Human pose keypoint data
--------------------------------------------------
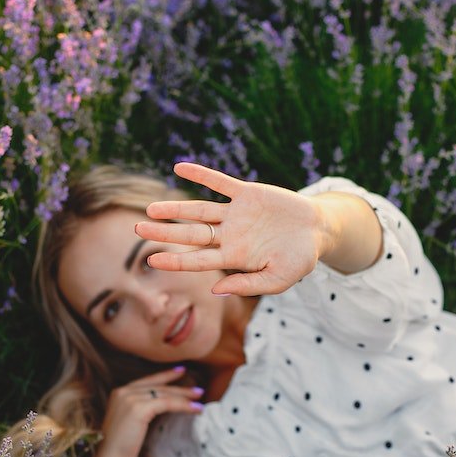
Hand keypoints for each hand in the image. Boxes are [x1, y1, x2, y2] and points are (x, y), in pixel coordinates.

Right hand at [94, 367, 202, 456]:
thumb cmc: (121, 447)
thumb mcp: (130, 422)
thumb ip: (141, 410)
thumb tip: (164, 405)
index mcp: (120, 393)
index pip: (148, 381)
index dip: (165, 376)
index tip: (180, 371)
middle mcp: (123, 392)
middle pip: (158, 387)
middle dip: (180, 388)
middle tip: (198, 390)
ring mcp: (129, 398)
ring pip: (164, 394)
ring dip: (185, 397)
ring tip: (200, 399)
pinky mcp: (138, 408)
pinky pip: (166, 403)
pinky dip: (182, 406)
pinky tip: (194, 409)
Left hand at [134, 162, 324, 296]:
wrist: (318, 230)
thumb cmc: (299, 259)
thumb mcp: (280, 279)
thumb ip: (249, 286)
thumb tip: (215, 289)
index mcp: (234, 258)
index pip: (198, 261)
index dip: (176, 260)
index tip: (152, 260)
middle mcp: (229, 235)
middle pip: (191, 235)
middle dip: (165, 234)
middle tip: (137, 231)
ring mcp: (235, 214)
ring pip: (199, 210)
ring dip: (175, 208)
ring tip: (151, 209)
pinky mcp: (246, 193)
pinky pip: (219, 182)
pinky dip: (201, 175)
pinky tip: (179, 166)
--------------------------------------------------
:: INSTRUCTIONS FOR THE TASK ::
The records are to be returned verbatim. Skip any picture they contain.

:: SOLUTION ::
Hand keypoints for each hand in the image. Boxes are [x1, y1, x2, y2] and points are (x, y), in pixel coordinates.

Right hand at [94, 367, 202, 456]:
thumb cmc: (121, 447)
thumb mcp: (130, 422)
thumb ip: (141, 410)
thumb tip: (164, 405)
index mcp: (120, 393)
index pip: (148, 381)
index dip: (165, 376)
index tip: (180, 371)
middle mcp: (123, 392)
middle pip: (158, 387)
middle dip: (180, 388)
middle tip: (198, 390)
ring mcp: (129, 398)
ring pip: (164, 394)
ring dip: (185, 397)
ring tip: (200, 399)
pinky mcp: (138, 408)
pinky pip: (166, 403)
pinky dip: (182, 406)
pinky tip: (194, 409)
Left hand at [134, 162, 324, 296]:
wrist: (318, 230)
thumb cmc: (299, 259)
thumb mcp: (280, 279)
thumb ip: (249, 286)
thumb tip: (215, 289)
index mcp: (234, 258)
index pip: (198, 261)
index dip: (176, 260)
index tip: (152, 260)
middle mcp: (229, 235)
middle pip: (191, 235)
middle dip: (165, 234)
middle tip: (137, 231)
ring mcp: (235, 214)
ring pip: (199, 210)
ring dip: (175, 208)
ring tip: (151, 209)
pinky mcp: (246, 193)
pinky pip: (219, 182)
pinky dip: (201, 175)
pinky tip: (179, 166)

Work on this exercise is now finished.